Start of EXCERPTED RECORDS

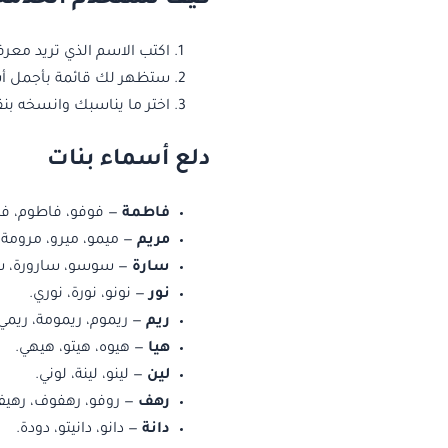
اكتب الاسم الذي تريد معر
ستظهر لك قائمة بأجمل أسم
اختر ما يناسبك وانسخه بنق
دلع أسماء بنات
فاطمة
— فوفو، فاطوم، فط
مريم
— ميمو، ميرو، مرومة، 
سارة
— سوسو، سارورة، سو
نور
— نونو، نورة، نوري.
ريم
— ريموم، ريمومة، ريمي
هيا
— هيوه، هيتو، هيهي.
لين
— لينو، لينة، لوني.
رهف
— روفو، رهفوف، رهيف
دانة
— دانو، دانيتو، دودة.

End of EXCERPTED RECORDS

EXERCISE DIRECTIONS – Can you rewrite all the records with "بنات" swapped for "فتيات", keeping everything else the same and leaving the pictures out?

ANSWER BELOW –
اكتب الاسم الذي تريد معر
ستظهر لك قائمة بأجمل أسم
اختر ما يناسبك وانسخه بنق
دلع أسماء فتيات
فاطمة
— فوفو، فاطوم، فط
مريم
— ميمو، ميرو، مرومة، 
سارة
— سوسو، سارورة، سو
نور
— نونو، نورة، نوري.
ريم
— ريموم، ريمومة، ريمي
هيا
— هيوه، هيتو، هيهي.
لين
— لينو، لينة، لوني.
رهف
— روفو، رهفوف، رهيف
دانة
— دانو، دانيتو، دودة.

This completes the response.